TEXTE À LIRE:
----
Comment mieux faire accepter la densification?

Michael Wicki, Malte Wehr, Gabriela Debrunner, David Kaufmann; EPFZ
Mardi, 23.04.2024
Dans les villes suisses, une stratégie de densification qui met l’accent sur des logements abordables et des espaces verts est mieux acceptée que celle qui mise sur moins de réglementation dans la construction de logements. C’est ce que montre un rapport de recherche de l’EPFZ destiné aux aménagistes et aux pouvoirs publics locaux. Les enseignements tirés de cette recherche devraient permettre d’éviter de trop longues procédures de planification, des oppositions et des retards de construction.
Blick auf das Koch-Areal in Zürich-Altstetten
Vue sur le site du «Koch-Areal» à Zurich-Altstetten: un exemple actuel d’ensemble d’habitation à usage mixte organisé en coopérative avec des espaces verts. (Photo: Keystone/Christian Beutler)

En bref

  • Un rapport de recherche de l’EPFZ montre comment les villes suisses peuvent concevoir une densification aussi bien écologique que sociale et créer des logements à prix abordables.
----
MATÉRIEL FOURNI:
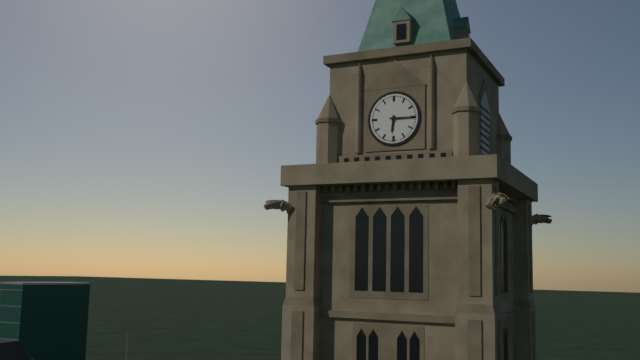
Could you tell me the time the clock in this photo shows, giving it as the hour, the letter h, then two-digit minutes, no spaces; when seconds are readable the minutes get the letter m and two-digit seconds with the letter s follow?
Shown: 6h15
----
CONSIGNE DONNÉE 1: Traduisez en anglais la phrase suivante du texte sur la densification : « Dans les villes suisses, une stratégie de densification qui met l’accent sur des logements abordables et des espaces verts est mieux acceptée que celle qui mise sur moins de réglementation dans la construction de logements. »
CONSIGNE DONNÉE 2: Reprenez le texte sur la densification des villes suisses et poursuivez-le après sa dernière phrase.

RÉPONSE DE L'EXERCICE 1: In Swiss cities, a densification strategy that emphasizes affordable housing and green spaces is more widely accepted than one that relies on less regulation in housing construction.

RÉPONSE DE L'EXERCICE 2:
  • Les projets de densification sont mieux acceptés quand ils sont réalisés par des organisations publiques ou d’intérêt général et quand ils mettent l’accent sur des logements à prix abordables dotés d’espaces verts.
  • Ces préférences ne s’observent pas seulement dans les métropoles suisses comme Zurich et Genève mais dans chacune des 162 villes suisses.

La situation du logement dans les villes suisses fait actuellement l’objet de vives discussions dans le monde politique et les médias. Cette question est aussi au centre des réflexions des aménagistes et des urbanistes, qui doivent mettre en œuvre le développement vers l’intérieur comme l’exige depuis dix ans la loi sur l’aménagement du territoire (LAT). Une de leur tâche principale consiste à coordonner et à harmoniser les différentes exigences d’utilisation de l’espace urbain, comme l’habitat, le travail, les transports, les loisirs ou la détente, de manière à ce qu’elles se complètent le mieux possible et créent des synergies.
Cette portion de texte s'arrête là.